நிலக்கரி இந்தியா: தற்போதைய மதிப்பீட்டில் ஒரு நல்ல பேரம் – Moneycontrol.com
If one can live without the excitement often driven by growth, Coal India at 9-10 percent dividend yield is a good option. While earnings growth remains elusive, a 33 percent correction in the past one year has brought the stock below its historical valuations.
Coal India, which is sitting on a cash of close to Rs 33,000 crore or 27 percent of its market capitalisation, is trading at 7.2 times its FY21 estimated earnings.
In 2019-20, it is expected to earn profit of close to Rs 17,000-18,000 crore on net worth of about Rs 27,000 crore and a cash bank of close to Rs 32,000 crore. What is more, the consensus is clearly favouring investors.
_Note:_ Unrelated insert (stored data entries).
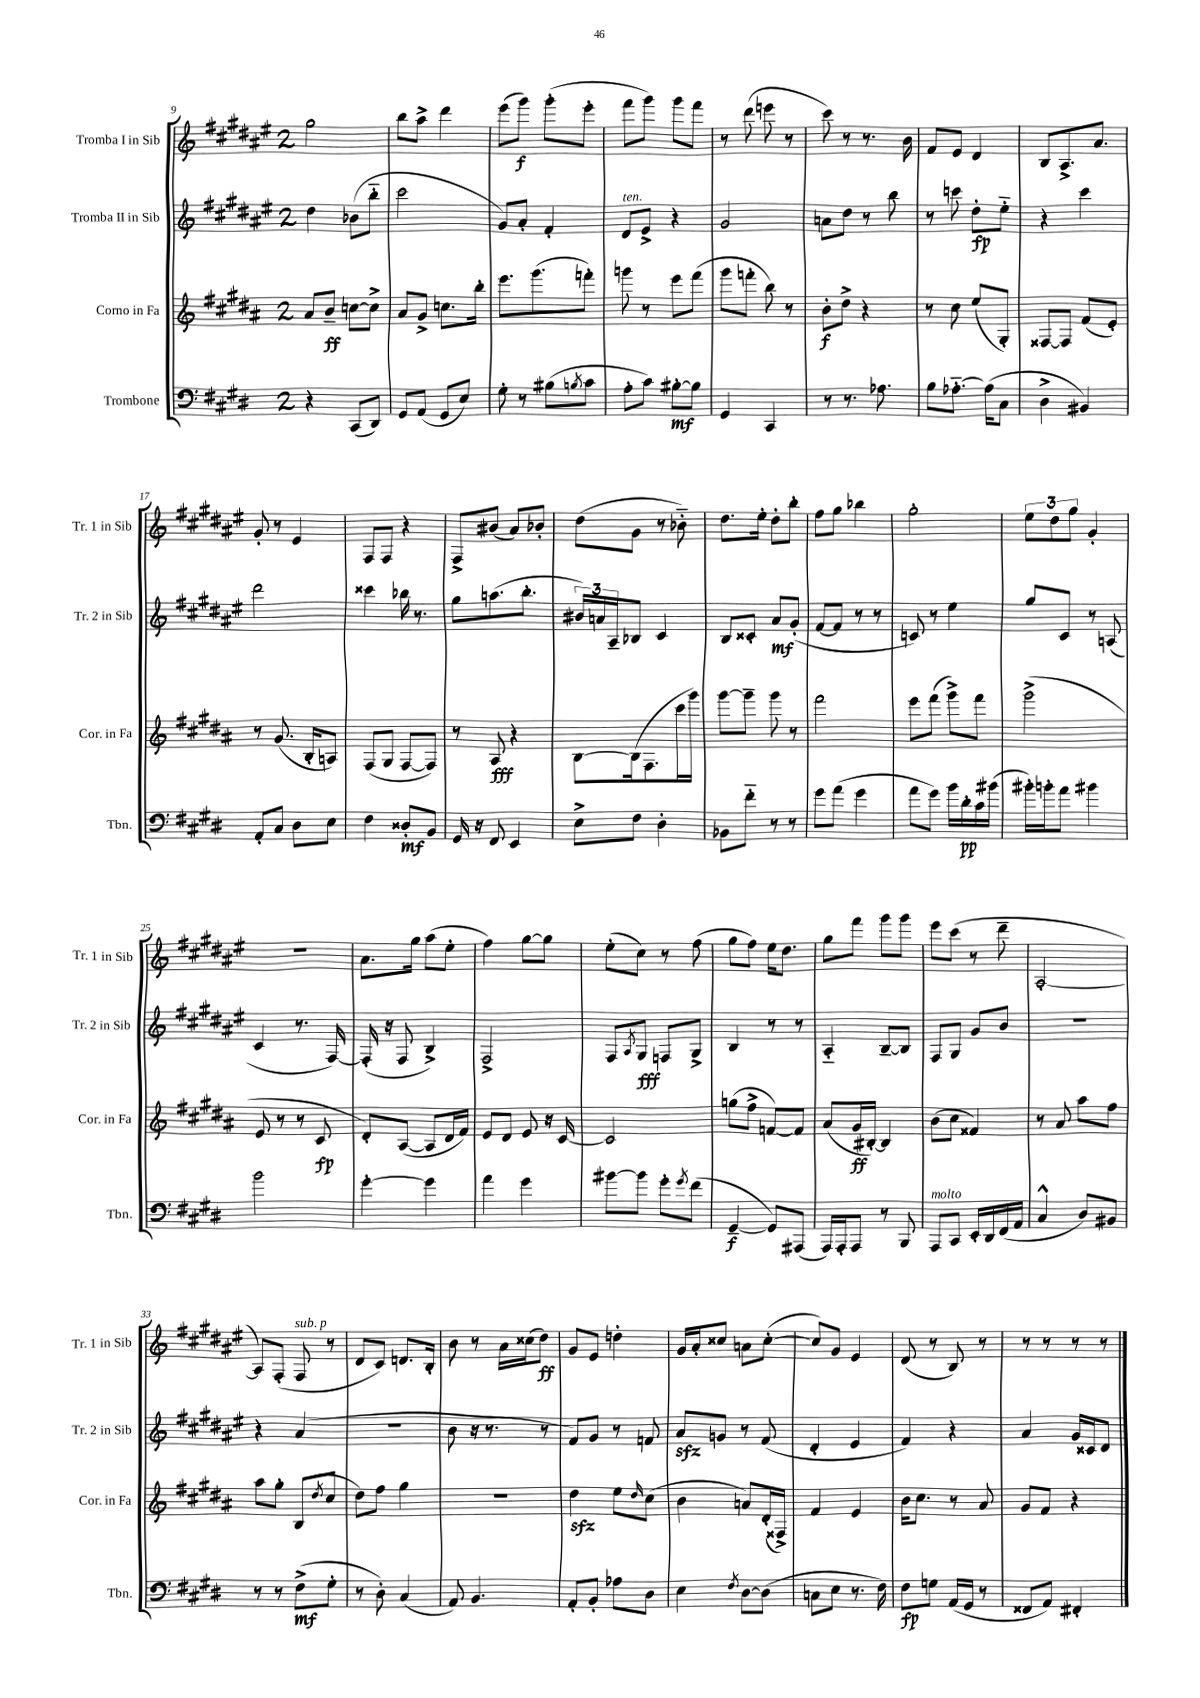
<<
\new StaffGroup <<
\new Staff = "s0" \with { instrumentName = "Tromba I in Sib" shortInstrumentName = "Tr. 1 in Sib" } {
    \clef treble \key fis \major \once \override Staff.TimeSignature.style = #'single-digit \time 2/4
    gis''2 |
    b''8 ais''8-> dis'''4 |
    eis'''8( gis'''8\f) gis'''8-.( eis'''8-. |
    fis'''8 gis'''8) gis'''8 fis'''8 |
    r8 dis'''8( e'''8 r8 |
    cis'''8) r8 r8. b'16 |
    fis'8 eis'8 dis'4 |
    b8 ais8.-> ais'8. |
    gis'8-. r8 eis'4 |
    fis8 fis8 r4 |
    fis8-> bis'8( ais'8) bes'8-. |
    dis''8( gis'8 r8 bes'8-_) |
    dis''8. eis''16-. dis''8-. b''8-. |
    fis''8 gis''8 bes''4 |
    gis''2-. |
    \tuplet 3/2 { eis''8 dis''8 gis''8 } gis'4-. |
    R2 |
    ais'8. gis''16 ais''8( eis''8-. |
    fis''4) gis''8~ gis''8 |
    eis''8-.( cis''8) r8 fis''8( |
    gis''8 fis''8) eis''16 dis''8. |
    gis''8 fis'''8 gis'''8 gis'''8 |
    eis'''8 cis'''8( r8 dis'''8-- |
    ais2~-. |
    ais8) fis8-.( fis8^\markup { \italic "sub. p" } r8 |
    dis'8 cis'8) d'8. b16-. |
    b'8 r8 ais'16 cisis''16( dis''8\ff) |
    gis'8 eis'8 d''4-. |
    gis'16 ais'16-. cisis''8 a'8 cisis''8~-.( |
    cisis''8) gis'8 eis'4 |
    dis'8( r8 b8) r8 |
    r8 r8 r8 r8 \bar "|." |
}
\new Staff = "s1" \with { instrumentName = "Tromba II in Sib" shortInstrumentName = "Tr. 2 in Sib" } {
    \clef treble \key fis \major \once \override Staff.TimeSignature.style = #'single-digit \time 2/4
    dis''4 bes'8( b''8-_ |
    cis'''2 |
    gis'8) ais'8-. fis'4-. |
    dis'8^\markup { \italic "ten." } eis'8-> r4 |
    gis'2 |
    a'8 dis''8 r8 b''8 |
    r8 c'''8 dis''8-.\fp eis''8-_ |
    r4 cis'''4 |
    dis'''2 |
    cisis'''4 bes''16 r8. |
    gis''8 a''8.( b''8.-. |
    \tuplet 3/2 { bis'16) a'16 ais16-- } bes8 cis'4 |
    b8 cisis'8-. ais'8\mf gis'8-.( |
    fis'8~ fis'8 r8 r8 |
    c'8) r8 eis''4 |
    gis''8 cis'8 r8 a8( |
    cis'4 r8. fis16~) |
    fis16-.( r16 fis8 b4->) |
    fis2-> |
    fis8 \acciaccatura { ais8 } gis8\fff f8 gis8-> |
    b4 r8 r8 |
    ais4-_ b8~-- b8 |
    fis8 gis8 gis'8 b'8 |
    R2 |
    r4 ais'4( |
    R2 |
    b'8 r16 r8. r8 |
    fis'8) gis'8 r8 f'8 |
    ais'8\sfz g'8 r8 fis'8( |
    dis'4-. eis'4 |
    fis'4) r4 |
    ais'4 gis'16 cisis'16 dis'8 \bar "|." |
}
\new Staff = "s2" \with { instrumentName = "Corno in Fa" shortInstrumentName = "Cor. in Fa" } {
    \clef treble \key b \major \once \override Staff.TimeSignature.style = #'single-digit \time 2/4
    ais'8 b'8--\ff c''8~ c''8-> |
    ais'8 gis'8-> c''8. b''16-. |
    e'''8. gis'''8.( f'''8-.) |
    g'''8 r8 e'''8 fis'''8( |
    gis'''8 f'''8-. b''8) r8 |
    b'8-.\f dis''8-> r4 |
    r8 cis''8 e''8( gis8-.) |
    fisis8~ fisis8 fis'8( e'8-.) |
    r8 gis'8.( b16-. a8) |
    fis8( gis8 fis8~ fis8) |
    r8 ais8\fff r4 |
    b8~ b16( fis8. cis'''16 gis'''16) |
    gis'''8~ gis'''8-- gis'''8 r8 |
    fis'''2 |
    e'''8 fis'''8( gis'''8->) fis'''8 |
    gis'''2->( |
    e'8 r8 r8 cis'8\fp |
    dis'8-.) ais8~( ais8 dis'16 fis'16) |
    e'8 dis'8 e'8 r16 cis'16~ |
    cis'2 |
    g''8( fis''8-> f'8~) f'8 |
    ais'8( gis'16\ff bis16~-.) bis4 |
    b'8( cis''8 fisis'4) |
    r8 ais'8 ais''8 fis''8 |
    ais''8 gis''8-. b8( \acciaccatura { dis''8 } cis''8 |
    dis''8) fis''8 gis''4 |
    r2 |
    dis''4\sfz e''8 \grace { dis''16 } cis''8( |
    b'4 a'8) dis'16-.( fisis16->) |
    fis'4 e'4 |
    b'16 cis''8. r8 ais'8 |
    gis'8 fis'8 r4 \bar "|." |
}
\new Staff = "s3" \with { instrumentName = "Trombone" shortInstrumentName = "Tbn." } {
    \clef bass \key e \major \once \override Staff.TimeSignature.style = #'single-digit \time 2/4
    r4 cis,8( dis,8) |
    gis,8 a,8( gis,8 e8) |
    gis8-. r8 bis8( \acciaccatura { b8 } cis'8 |
    a8-. cis'8) bis8~-.\mf bis8 |
    gis,4 cis,4 |
    r8 r8. aes8. |
    b8 aes8.~-_ aes16( cis8 |
    dis4-> bis,4) |
    a,8-. cis8 dis8 e8 |
    fis4 disis8-.\mf b,8 |
    gis,16 r16 fis,8 e,4 |
    e8-> fis8 dis4-. |
    bes,8 fis'8-_ r8 r8 |
    gis'8 a'8( gis'4 |
    a'8 gis'8) b'16 dis'16-.\pp cis'16 bis'16( |
    bis'16-.) b'16-. a'8 bis'4 |
    b'2 |
    gis'4~-. gis'4 |
    a'4 gis'4 |
    bis'8~ bis'8 gis'8-. \acciaccatura { gis'8 } fis'8( |
    gis,4~--\f gis,8) ais,,8( |
    a,,16) a,,16-. a,,8 r8 b,,8 |
    a,,8^\markup { \italic "molto" } cis,8 e,16-. dis,16 fis,16( a,16 |
    cis4-^ dis8) bis,8 |
    r8 r8 fis8->\mf( gis8-. |
    r8 dis8-.) cis4( |
    a,8) b,4. |
    a,8-. b,8-. aes8 dis8 |
    e4 \acciaccatura { fis8 } dis8~ dis8( |
    c8 e8 r8. fis16) |
    fis8\fp g8 a,16( gis,16 r8 |
    fisis,8 a,8) fis,4-. \bar "|." |
}
>>
>>
\layout { \context { \Score currentBarNumber = #9 } }
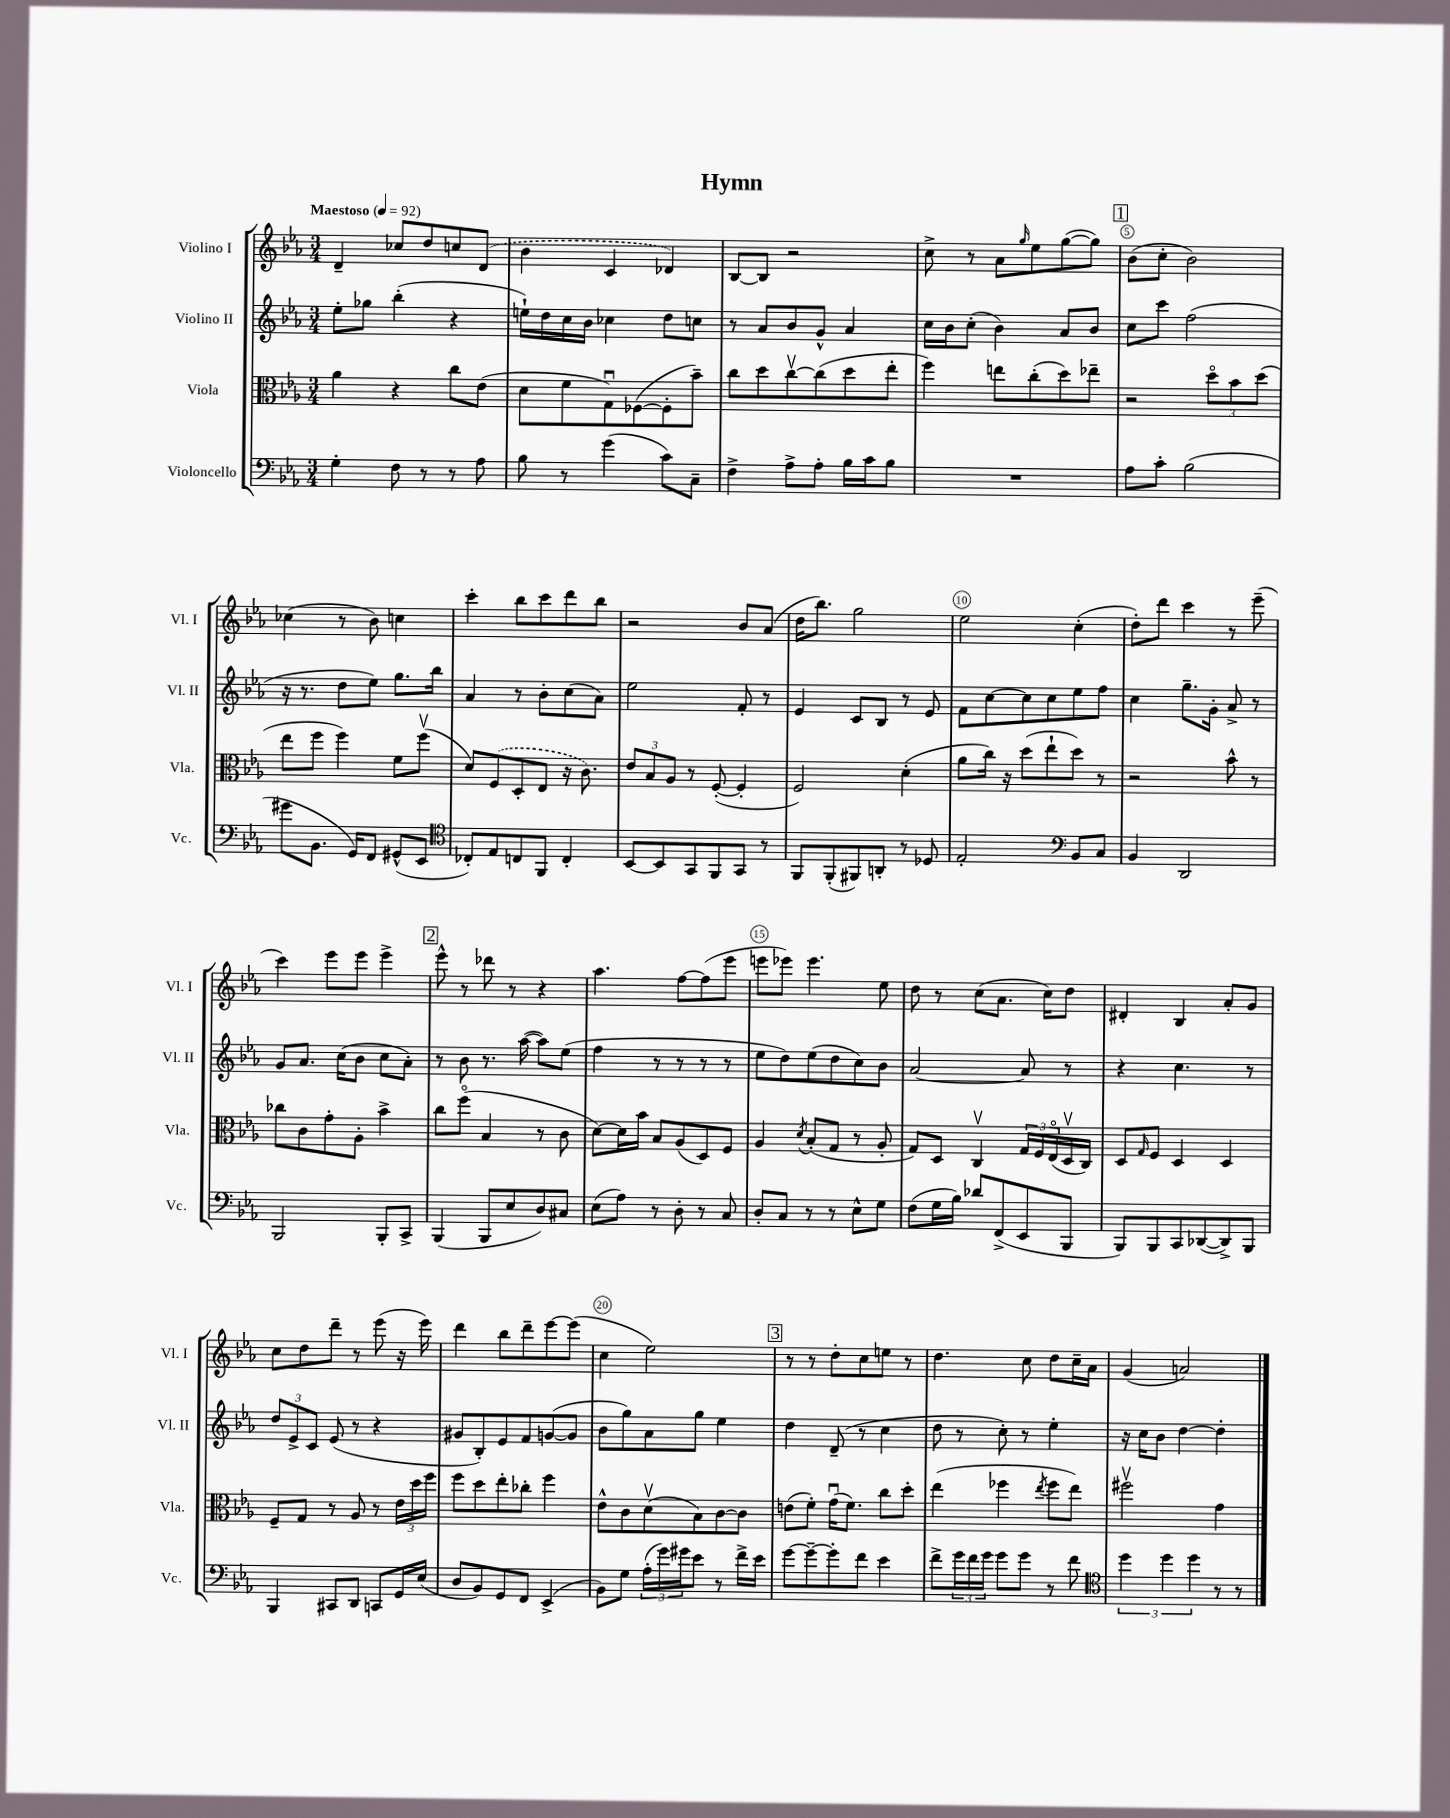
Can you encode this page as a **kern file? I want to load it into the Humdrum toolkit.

**kern	**kern	**kern	**kern
*staff4	*staff3	*staff2	*staff1
*clefF4	*clefC3	*clefG2	*clefG2
*k[b-e-a-]	*k[b-e-a-]	*k[b-e-a-]	*k[b-e-a-]
*M3/4	*M3/4	*M3/4	*M3/4
*MM92	*MM92	*MM92	*MM92
4G'\	4a-\	8ee-'\L	4d~/
.	.	8gg-\J	.
8F\	4r	(4bb-'\	8cc-/L
8r	.	.	8dd/
8r	8cc\L	4r	8cc/
8A-\	(8e-\J	.	(8d/J
=	=	=	=
8B-\	8d\L	16ee`\LL)	4b-\
.	.	16dd\	.
8r	8f\	16cc\	.
.	.	16b-\JJ	.
(4g\	8Gu\)	4cc-\	4c/
.	([8F-\	.	.
8c\L)	8F-'\]	8dd\L	4d-/)
8C~\J	8b-~\J)	8cc\J	.
=	=	=	=
4F^\	8cc\L	8r	[8B-/L
.	8dd\	8a-/L	8B-/]J
8A-^\L	[8ccv\	8b-/	2r
8A-'\J	(8cc\]	8g^^/J	.
16B-\LL	8dd\	4a-/	.
16c\J	.	.	.
8B-\J	8ee-'\J	.	.
=	=	=	=
2.r	4ff\)	16cc\LL	8cc^\
.	.	16b-\J	.
.	.	(8cc'\J	8r
.	8ee\L	4b-\)	8a-\L
.	.	.	16qqgg/
.	(8cc'\	.	8ee-\
.	8dd\)	8a-/L	([8gg\
.	8ee-~\J	8b-/J	8gg\]J)
=	=	=	=
8A-\L	2r	8cc\L	(8b-\L
8c'\J	.	8ccc\J	8cc'\J
(2B-\	.	(2ff\	2b-\)
.	12ddo\L	.	.
.	12b-\	.	.
.	(12dd\J	.	.
=	=	=	=
8g#\L	8ee-\L	16r	(4cc-\
.	.	8.r	.
8.BB-\J	8ff\J	.	.
.	4ff\)	8dd\L	8r
16GG/LK)	.	.	.
8FF/J	.	8ee-\J)	8b-\)
(8GG#^^/L	8f\L	8.gg\L	4cc\
8EE-/J	(8ffv\J	.	.
.	.	16bb-\Jk	.
=	=	=	=
*clefC4	*	*	*
8C-'/L)	8d/L)	4a-/	4ccc'\
8E-/	(8F/	.	.
8C/	8D'/	8r	8bb-\L
8FF/J	8E-/J	8b-'\L	8ccc\
4C'/	16r	(8cc\	8ddd\
.	8.c\)	.	.
.	.	8a-\J)	8bb-\J
=	=	=	=
[8BB-/L	12e-/L	2ee-\	2r
.	12B-/	.	.
8BB-/]	.	.	.
.	12A-/J	.	.
8GG/	8r	.	.
8FF/	([8F'/	.	.
8GG/J	4F'/]	8f'/	8b-/L
8r	.	8r	(8a-/J
=	=	=	=
8FF/L	2F/)	4e-/	16dd\LK
.	.	.	8.bb-\J)
(8FF'/	.	.	.
8FF#/)	.	8c/L	2gg\
8AA'/J	.	8B-/J	.
8r	(4d'\	8r	.
8D-/	.	8e-/	.
=	=	=	=
2E-'/	8a-\L	8f\L	2ee-\
.	16cc\Jk)	[8cc\	.
.	16r	.	.
.	(8dd\L	8cc\]	.
.	8ee-`\	8cc\	.
*clefF4	*	*	*
8BB-/L	8dd\J)	8ee-\	(4cc'\
8C/J	8r	8ff\J	.
=	=	=	=
4BB-/	2r	4cc\	8dd'\L)
.	.	.	8ddd\J
2DD/	.	8.gg~\L	4ccc\
.	.	16g'\Jk	.
.	8b-^^\	8a-^/	8r
.	8r	8r	(8eee-~\
=	=	=	=
2BBB-/	8cc-\L	8g/L	4ccc\)
.	8c\	8.a-/J	.
.	8g'\	.	8eee-\L
.	.	(16cc\LK	.
.	8A-'\J	8b-\J	8eee-\J
8BBB-'/L	4b-^\	8cc\L	4eee-^\
8CC^/J	.	8a-'\J)	.
=	=	=	=
(4BBB-/	8cc\L	8r	8eee-^^\
.	(8ffo\J	8b-\	8r
8BBB-/L	4B-/	8.r	8ddd-\
8E-/	.	.	8r
.	.	([16aa-\	.
8D/)	8r	8aa-\]L)	4r
8C#/J	8c\	(8ee-\J	.
=	=	=	=
(8E-\L	[8d\L)	4ff\	4.aa-\
8A-\J)	16d\]L	.	.
.	16b-\JJ	.	.
8r	8B-/L	8r	.
8D'\	(8A-/	8r	[8ff\L
8r	8D/)	8r	(8ff\]
8C/	8F/J	8r	8eee-\J
=	=	=	=
8D'/L	4A-/	8ee-\L	8eee\L
8C/J	.	8dd\)	8eee-\J)
.	8qd/	.	.
8r	(8B-'/L	(8ee-\	4.eee-\
8r	8G/J	8dd\	.
8E-^^\L	8r	8cc\)	.
8G\J	8A-'/	8b-\J	8ee-\
=	=	=	=
(8F\L	8G/L)	[2a-/	8dd\
16G\L	8D/J	.	8r
16B-\JJ)	.	.	.
8d-/L	4Cv/	.	(8cc\L
(8FF^/	.	.	8.a-\J
8EE-/	24G/LL	8a-/]	.
.	24F/	.	.
.	.	.	16cc\LK)
.	(24E-o/	.	.
8BBB-/J	16Dv/	8r	8dd\J
.	16C/JJ)	.	.
=	=	=	=
8BBB-/L)	8D/L	4r	4d#'/
.	16qqG/	.	.
8BBB-/	8F/J	.	.
8CC/	4D/	4.cc\	4B-/
([8DD-/	.	.	.
8DD-^/])	4D/	.	8a-'/L
8BBB-/J	.	8r	8g/J
=	=	=	=
4BBB-/	8F~/L	12dd/L	8cc\L
.	.	12e-^/	.
.	8G/J	.	8dd\
.	.	12c/J	.
8CC#/L	8r	(8e-/	8ddd~\J
8DD/J	8A-/	8r	8r
8CC/L	8r	4r	(8eee-\
16GG/L	24e-\LL	.	16r
.	24dd\	.	.
(16E-/JJ	.	.	16eee-\)
.	24ff\JJ	.	.
=	=	=	=
8D/L	8ff\L	8g#/L	4ddd\
8BB-/)	8dd\	8B-'/)	.
8GG/	8ee-'\	8e-/	8bb-\L
8FF/J	8cc-'\J	8f/	8ddd~\
(4EE-^/	4ff\	([8g/	[8eee-\
.	.	8g/]J	(8eee-\]J
=	=	=	=
8BB-\L)	8e-^^\L	8b-\L	4cc\
8G\J	8c\	8gg\)	.
(24A-'\LL	(8dv\	8a-\	2ee-\)
24g\)	.	.	.
24g#\J	.	.	.
8e-\J	8B-\)	8gg\J	.
8r	[8c\	4ee-\	.
16f^\LL	8c\]J	.	.
16e-\JJ	.	.	.
=	=	=	=
[8g\L	(8e\L	4dd\	8r
8g~\_	8f'\J)	.	8r
8g'\]	(16gu\LK	(8d~/	8dd'\L
.	8.f\J)	.	.
8f\J	.	8r	8cc\
4e-\	8cc\L	4cc\	8ee\J
.	8dd'\J	.	8r
=	=	=	=
8f^\L	(4ee-\	8dd\	4.dd\
24g\L	.	8r	.
24f\	.	.	.
24g\JJ	.	.	.
8g\L	4ff-\	8cc'\)	.
8g\J	.	8r	8cc\
.	8qee-/	.	.
8r	8ff-\L	4ee-'\	8dd\L
8f\	8ee-\J)	.	16cc~\L
.	.	.	16a-\JJ
=	=	=	=
*clefC4	*	*	*
6dd\	2ff#v\	16r	(4g/
.	.	16cc\LK	.
.	.	8b-\J	.
6dd\	.	.	.
.	.	[4dd\	2a/)
6dd\	.	.	.
8r	4g\	4dd'\]	.
8r	.	.	.
==	==	==	==
*-	*-	*-	*-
According to Reuters data that covered 24 analysts tracking the coal behemoth, 75 percent have buy or outperform rating. The lowest price target is almost at the level of current market price of the stock and the highest price target is higher than the current price by close to 81 percent.
The only reason for pessimism on the stock is absence of growth. Going by the consensus, the company is expected to earn Rs 28 a share in FY21 almost equal to what it earned in FY19.
Back to slow growth
These things are already reflecting in its financials. During the quarter, the company reported a marginal 3.6 percent growth in sales. The lower volume has been a sticky issue. In the June quarter, its production was 136.9 million tonnes (mt), similar to what it posted in the same quarter last year. On top of this, the volumes under the Fuel Supply Agreement (FSA), accounting for 85 percent of the sales volume, was flat at 130 mt.
While FSA volumes suffered because of the lower production and offtake, lower contribution from the e-auction volumes due to drop in demand and realisations added to its woes. During the quarter under review, realisations in the e-auction fell to Rs 2,155 per tonne as against Rs 2,399 a year ago.
Apart from the core business, the cash levels declined. Other income too fell 10 percent year on year to Rs 1,150 crore.
Lower cost drives profitability
Thankfully, it was able to manage its cost well. During the quarter, cash cost, excluding wages, was lower by 5 percent YoY. The company has been taking measures to reduce cost like shutting down of the old mines, spending on productivity like replacing old equipment and the like. These things are yielding good results and driving profitability, partly offsetting concerns about revenue growth.
For instance, during April-June, despite marginal growth in sales, the company posted EBITDA growth of 15 percent on a YoY basis. In addition to lower tax, depreciation during the quarter helped the company report 22.4 percent growth in net profits. Due to change in the policy, depreciation as percentage of sales declined to 2.94 percent in Q1 FY20, from 3.1 percent in Q1 FY10.
What to expect?
It is expected that in the current environment where demand is contracting and coal prices are falling, one should have little expectations in terms of growth. This further gets affirmed from Coal India’s own sticky issues of coal production and logistical challenges pertaining to evacuation of coal to its customers.
However, we do not see much downside. Growth could be flat or marginally up from here, which is already reflecting in the market price. It means investors have nothing or very little to lose at the current valuations.